A contagem é em dias úteis ou dias corridos?

Em dias corridos. O Art. 798 do CPP determina que os prazos penais são contínuos e não se interrompem por sábados, domingos ou feriados. Apenas o vencimento que recaia em dia sem expediente prorroga para o primeiro dia útil seguinte.

É possível apresentar as razões diretamente no tribunal?

Sim. O § 4º do Art. 600 do CPP permite que o apelante declare, na petição ou no termo de interposição, que deseja arrazoar na instância superior. Sem essa declaração expressa, as razões devem ser oferecidas no primeiro grau dentro dos 8 dias.

O prazo da apelação no Juizado Especial Criminal é o mesmo?

Não. No JECRIM, a apelação segue a Lei 9.099/95, com prazo de 10 dias e razões apresentadas junto à interposição.

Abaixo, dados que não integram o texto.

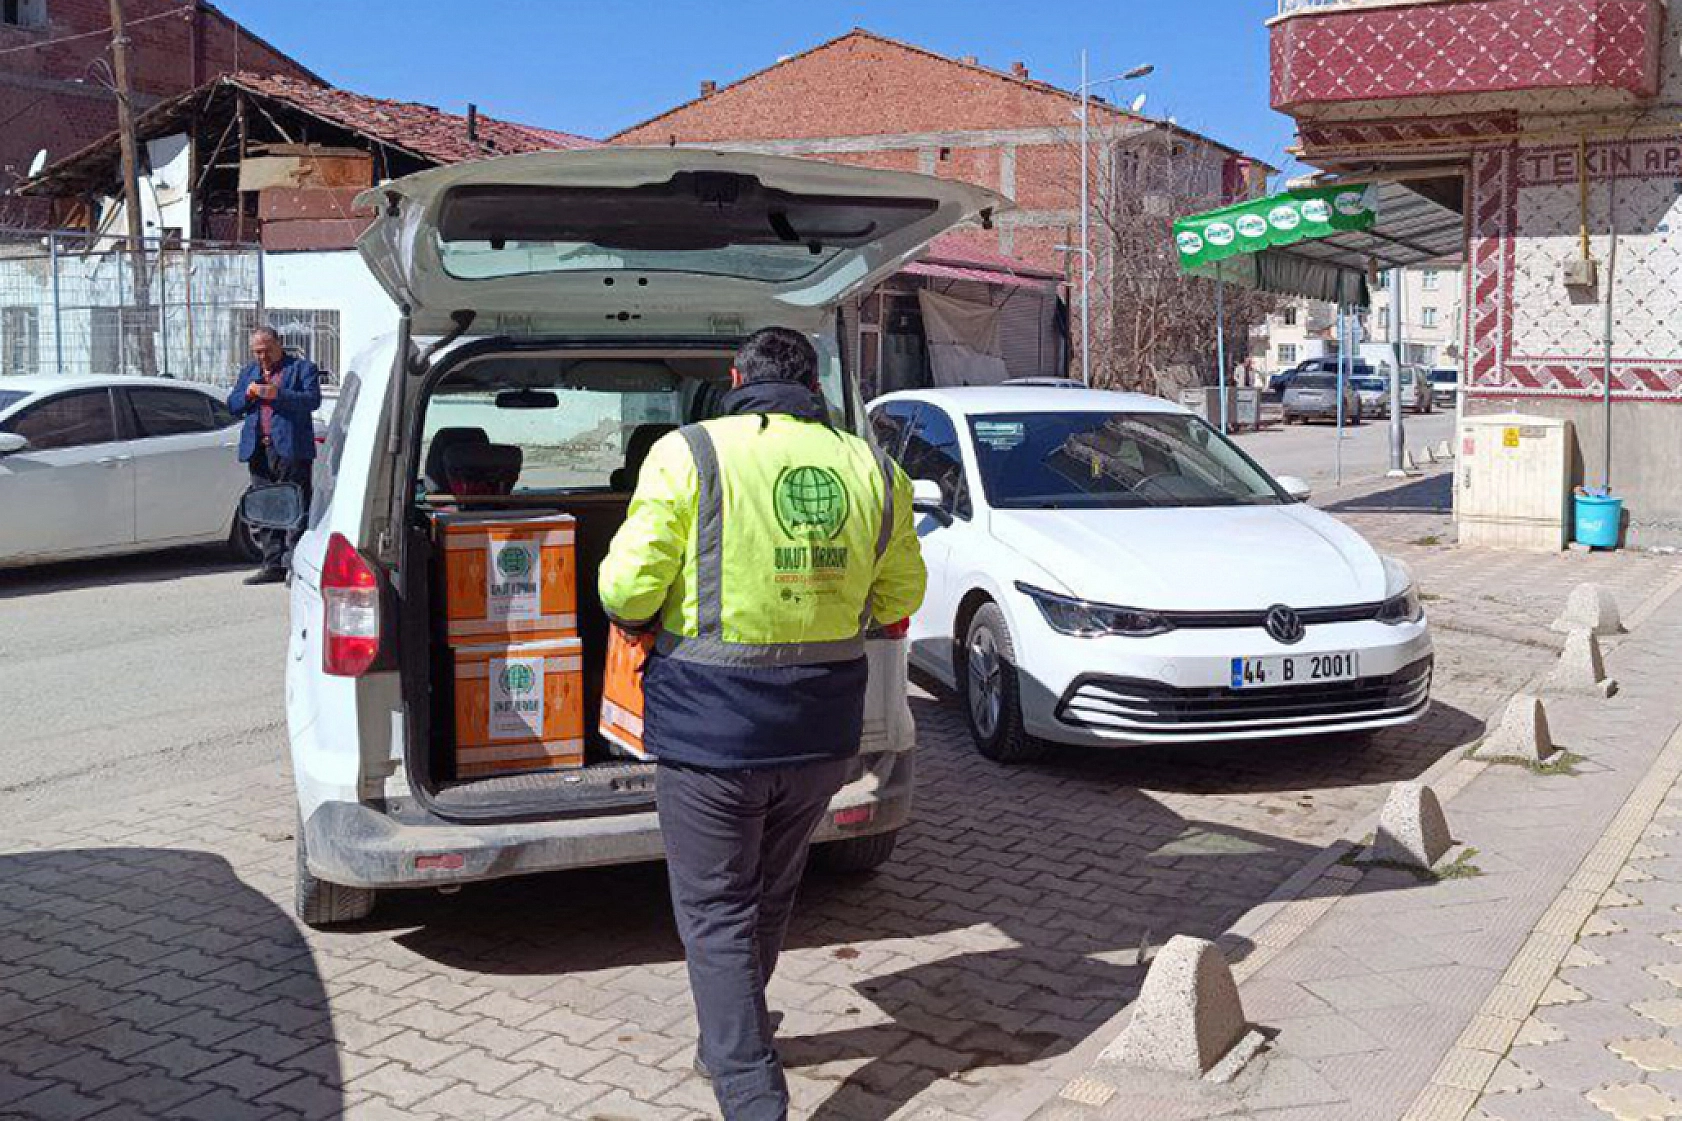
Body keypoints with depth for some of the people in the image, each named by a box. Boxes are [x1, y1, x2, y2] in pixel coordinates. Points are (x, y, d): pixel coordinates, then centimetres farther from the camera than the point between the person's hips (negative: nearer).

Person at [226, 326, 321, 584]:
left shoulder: (302, 367, 4)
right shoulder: (248, 371, 22)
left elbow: (312, 400, -10)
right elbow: (232, 406, 18)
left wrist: (278, 394, -22)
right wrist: (248, 393, -3)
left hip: (291, 449, -6)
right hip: (258, 451, 6)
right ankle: (273, 565, 12)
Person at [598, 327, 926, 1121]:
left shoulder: (690, 454, -10)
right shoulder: (873, 472, 4)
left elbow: (627, 588, -13)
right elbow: (899, 597, 13)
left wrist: (640, 614, 10)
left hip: (712, 726, -5)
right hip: (823, 727, 5)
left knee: (716, 913, 7)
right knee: (770, 898, 23)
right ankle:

Esse regime é diverso dos 5 dias do rito comum do CPP e não deve ser confundido com ele.

A falta de preparo torna deserta a apelação na ação penal pública?

Em regra, não. Na ação penal pública o preparo é dispensado, de modo que não há deserção por ausência de recolhimento de custas. A deserção, quando ocorre, decorre de outras causas previstas em lei.

O que acontece se a apelação for interposta fora do prazo?

O recurso intempestivo não é conhecido. O decurso do prazo de interposição gera preclusão, com tendência ao trânsito em julgado da sentença. Daí a importância de calcular corretamente a data da intimação e os 5 dias corridos.

Fontes

Doutrina consultada

  • AVENA, Norberto. Processo Penal. 15. ed. Rio de Janeiro: Método, 2023.
  • LOPES JR., Aury. Direito Processual Penal. 22. ed. São Paulo: Saraiva, 2025.